Ranked game for me are very fast games that you need to rush the other player, but you need to learn the best rush tactics

by that you have have to loose a dew games to how how the enemy plays... ( most of the time get ready to go against air units ) most ranked games do air units first.

Reply #3 Top

I can't understand why it took 5 hours to work out how a faction works.

You've played rts's before..

In t1 you have small short range fast fire drones, slow firing mid range, shield recharge, aa.

t2 you have an anti building, anti swarm, area control and tank, also big mother of a truck which was recently added, can snipe into radar.

Finding out how useful they are is something that you have to test.

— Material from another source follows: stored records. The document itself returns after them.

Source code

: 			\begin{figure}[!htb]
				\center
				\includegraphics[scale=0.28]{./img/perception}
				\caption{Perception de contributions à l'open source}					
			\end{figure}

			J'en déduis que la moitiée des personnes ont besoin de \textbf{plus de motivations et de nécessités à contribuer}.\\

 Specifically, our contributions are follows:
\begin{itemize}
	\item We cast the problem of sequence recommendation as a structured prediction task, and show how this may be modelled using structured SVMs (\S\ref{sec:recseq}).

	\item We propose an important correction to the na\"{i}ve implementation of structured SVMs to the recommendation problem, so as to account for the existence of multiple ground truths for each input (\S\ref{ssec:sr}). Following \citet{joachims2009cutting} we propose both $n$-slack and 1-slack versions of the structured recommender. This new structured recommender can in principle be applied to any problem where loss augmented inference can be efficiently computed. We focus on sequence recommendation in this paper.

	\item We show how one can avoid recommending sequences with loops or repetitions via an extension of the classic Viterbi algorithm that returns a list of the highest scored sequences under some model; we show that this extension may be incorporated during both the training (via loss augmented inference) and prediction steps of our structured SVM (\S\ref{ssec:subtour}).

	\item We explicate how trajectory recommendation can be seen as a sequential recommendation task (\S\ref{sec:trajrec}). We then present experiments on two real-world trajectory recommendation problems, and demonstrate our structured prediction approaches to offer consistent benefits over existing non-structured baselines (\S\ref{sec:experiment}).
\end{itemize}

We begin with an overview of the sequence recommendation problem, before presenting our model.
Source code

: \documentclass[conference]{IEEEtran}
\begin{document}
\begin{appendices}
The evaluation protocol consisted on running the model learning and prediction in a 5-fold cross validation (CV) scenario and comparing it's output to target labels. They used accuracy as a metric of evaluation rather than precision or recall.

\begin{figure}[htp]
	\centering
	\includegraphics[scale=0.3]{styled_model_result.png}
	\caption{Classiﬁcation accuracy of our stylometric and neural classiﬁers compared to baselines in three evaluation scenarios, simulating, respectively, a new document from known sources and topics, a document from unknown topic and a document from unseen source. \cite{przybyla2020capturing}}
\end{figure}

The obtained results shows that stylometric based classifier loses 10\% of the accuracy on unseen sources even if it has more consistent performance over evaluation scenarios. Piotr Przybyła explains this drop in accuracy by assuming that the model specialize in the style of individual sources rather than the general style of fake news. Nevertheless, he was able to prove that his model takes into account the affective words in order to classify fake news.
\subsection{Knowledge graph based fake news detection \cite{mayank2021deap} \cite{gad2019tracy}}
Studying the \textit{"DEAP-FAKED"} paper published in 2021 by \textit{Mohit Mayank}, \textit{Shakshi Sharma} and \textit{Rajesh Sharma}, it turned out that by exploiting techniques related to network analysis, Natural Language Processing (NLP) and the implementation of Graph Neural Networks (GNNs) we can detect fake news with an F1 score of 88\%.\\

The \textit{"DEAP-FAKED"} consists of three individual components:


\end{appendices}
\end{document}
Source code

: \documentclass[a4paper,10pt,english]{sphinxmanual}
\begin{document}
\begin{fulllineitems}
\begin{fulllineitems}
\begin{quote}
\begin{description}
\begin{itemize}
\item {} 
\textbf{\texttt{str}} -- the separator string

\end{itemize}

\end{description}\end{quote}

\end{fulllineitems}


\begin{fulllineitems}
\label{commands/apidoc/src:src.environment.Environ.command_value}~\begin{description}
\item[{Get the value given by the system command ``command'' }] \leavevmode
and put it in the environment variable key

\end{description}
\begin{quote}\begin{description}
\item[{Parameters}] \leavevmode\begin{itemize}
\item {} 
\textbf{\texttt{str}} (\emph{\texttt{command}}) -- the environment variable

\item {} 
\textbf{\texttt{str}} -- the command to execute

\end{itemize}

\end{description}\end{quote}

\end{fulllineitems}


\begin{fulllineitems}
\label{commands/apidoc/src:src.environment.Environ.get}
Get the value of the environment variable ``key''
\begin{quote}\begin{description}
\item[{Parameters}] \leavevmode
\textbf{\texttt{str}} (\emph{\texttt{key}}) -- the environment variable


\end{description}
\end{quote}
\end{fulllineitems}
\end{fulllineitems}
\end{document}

The unit descriptions are pretty easy to work out what they are used for, then mixing an army is literally down to you and how you want to play. It's as effective as it's opponent it. If you have a mass of aircraft, you need to build aa. Mass t1 units you get avengers (anti swarm) mixing in a few drone hives.

To answer, against good players drone hives can be countered quite easily with aa as most aa is flak based so it kills them in blobs. Then it's just a bullet magnet.

Those scenarios are really for experienced players, the mountaintop is easy but turtle wars is not, at all.


Again, how do you not understand the economy? It's basic beyond. Recently you can start to confuse things when you add a refinery as it isn't a flat increase but a 20% on whatever node you have.

But seriously, 2 skirmishes could've given you all the information you need about each faction. Don't get me wrong some of it may not necessarily be all useful and relative. Which is why you want to play multiplayer as it'll show you very quickly what works and what doesn't.

But you'll also find multiplayer (ranked) is filled with tons of noobs until you break past 2/3 rank.

A couple months and I imagine most people will break past the numbered section and get into the elo sets.